Asked the question “What exactly are the benefits, obligations and rights that will only be available to married couples?” FitzSimmonds responded with “Are you asking why it is that marriage needs to be protected?” Um, no.
Asked whether he thinks that children are better off in orphanages than being adopted by gay couples, FitzSimmonds responded with a slur about “data showing that gay people don’t stay together very long.” “I would challenge whether your data is correct. In fact, I would challenge whether it’s data,” quipped Brian.

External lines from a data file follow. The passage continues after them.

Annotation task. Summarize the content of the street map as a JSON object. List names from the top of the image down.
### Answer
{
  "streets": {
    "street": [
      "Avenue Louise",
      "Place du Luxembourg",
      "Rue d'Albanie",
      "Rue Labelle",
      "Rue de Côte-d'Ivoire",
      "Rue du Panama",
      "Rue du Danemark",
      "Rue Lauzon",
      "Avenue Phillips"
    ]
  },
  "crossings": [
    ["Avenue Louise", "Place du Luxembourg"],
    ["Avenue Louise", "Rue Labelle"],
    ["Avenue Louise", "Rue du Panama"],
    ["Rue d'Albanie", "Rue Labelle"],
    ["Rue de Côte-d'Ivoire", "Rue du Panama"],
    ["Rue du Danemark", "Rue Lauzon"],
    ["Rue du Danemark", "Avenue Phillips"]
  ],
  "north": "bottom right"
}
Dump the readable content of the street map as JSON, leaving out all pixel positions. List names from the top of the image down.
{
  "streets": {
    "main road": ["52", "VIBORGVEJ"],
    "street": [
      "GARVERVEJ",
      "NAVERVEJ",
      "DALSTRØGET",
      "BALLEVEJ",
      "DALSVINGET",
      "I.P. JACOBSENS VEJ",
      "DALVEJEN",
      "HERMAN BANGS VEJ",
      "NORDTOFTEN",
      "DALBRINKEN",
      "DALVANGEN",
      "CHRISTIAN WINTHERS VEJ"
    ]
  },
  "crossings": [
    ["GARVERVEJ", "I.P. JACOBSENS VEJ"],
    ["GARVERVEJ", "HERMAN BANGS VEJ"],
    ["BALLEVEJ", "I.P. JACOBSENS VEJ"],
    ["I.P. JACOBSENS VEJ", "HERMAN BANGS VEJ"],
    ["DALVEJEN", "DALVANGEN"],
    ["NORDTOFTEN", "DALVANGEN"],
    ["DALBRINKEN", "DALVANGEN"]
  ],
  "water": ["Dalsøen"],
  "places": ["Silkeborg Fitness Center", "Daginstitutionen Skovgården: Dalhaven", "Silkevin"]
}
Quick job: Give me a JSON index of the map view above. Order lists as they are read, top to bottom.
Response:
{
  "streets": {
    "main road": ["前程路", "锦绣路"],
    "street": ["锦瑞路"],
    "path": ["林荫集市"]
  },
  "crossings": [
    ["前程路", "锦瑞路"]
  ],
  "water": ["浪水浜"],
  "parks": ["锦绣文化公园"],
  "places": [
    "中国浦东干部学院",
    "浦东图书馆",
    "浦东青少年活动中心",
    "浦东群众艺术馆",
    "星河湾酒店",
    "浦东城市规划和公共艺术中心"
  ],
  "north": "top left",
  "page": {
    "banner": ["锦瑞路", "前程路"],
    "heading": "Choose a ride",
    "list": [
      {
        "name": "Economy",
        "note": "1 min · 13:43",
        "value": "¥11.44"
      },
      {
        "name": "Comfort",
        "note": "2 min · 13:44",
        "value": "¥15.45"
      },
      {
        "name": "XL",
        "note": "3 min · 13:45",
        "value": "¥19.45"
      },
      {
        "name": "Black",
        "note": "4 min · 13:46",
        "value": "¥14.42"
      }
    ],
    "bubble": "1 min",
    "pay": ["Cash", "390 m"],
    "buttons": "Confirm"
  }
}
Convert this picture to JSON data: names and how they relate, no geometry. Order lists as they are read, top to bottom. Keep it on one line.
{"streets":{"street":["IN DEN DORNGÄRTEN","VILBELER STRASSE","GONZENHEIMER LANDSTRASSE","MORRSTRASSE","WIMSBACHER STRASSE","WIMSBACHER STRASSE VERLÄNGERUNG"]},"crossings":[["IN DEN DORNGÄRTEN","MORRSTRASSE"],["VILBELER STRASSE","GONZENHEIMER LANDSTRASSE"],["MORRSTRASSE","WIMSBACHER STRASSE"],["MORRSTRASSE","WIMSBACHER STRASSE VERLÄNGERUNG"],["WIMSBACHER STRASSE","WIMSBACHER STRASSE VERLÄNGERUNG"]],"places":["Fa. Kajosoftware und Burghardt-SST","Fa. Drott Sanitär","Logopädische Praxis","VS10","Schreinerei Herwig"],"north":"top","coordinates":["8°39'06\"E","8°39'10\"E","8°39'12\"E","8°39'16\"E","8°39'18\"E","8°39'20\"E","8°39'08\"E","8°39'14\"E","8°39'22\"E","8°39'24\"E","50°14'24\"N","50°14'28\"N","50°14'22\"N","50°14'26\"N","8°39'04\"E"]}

When FitzSimmonds was asked to provide the definition of the term “legal status” as it applies to Virginia code, and to explain what that term is expected to accomplish that the term “legal union” would not, the wheels really started to come off. He couldn’t explain what legal status means, and stumbled around a bit with “I’m not a lawyer, but I’m pretty sure it means something like standing before the court, with the status, the same status as a married couple.” Well, that would be the definition of a “legal union,” perhaps, which is what he and others are claiming the language would prohibit. That’s not the language in the amendment, though – hence the question. As Brian suggested, “When the core proponents of an amendment are only ‘pretty sure’ of what it means, you’ve got a bad bill.”
Finally, someone asked whether any other developed countries were instituting restrictions on gay couples like the 20 state constitutional amendments that have passed in the U.S.
FitzSimmonds answered with “a guess,” that 90% of the world is not having this debate, while the 10% that is, such as the Episcopal Church, is being torn apart – oh, and he denied that the Stanley Kurtz study has been debunked, and cited it again. Because really, it’s all he had.
In fact, Brian answered, there are 25 countries around the world that recognize legal same sex marriage or civil unions, including most recently South Africa. There are only a handful of other countries that have passed similar restrictions on, or definitions of, marriage – they are Latvia, Syria, North Korea, and Iran.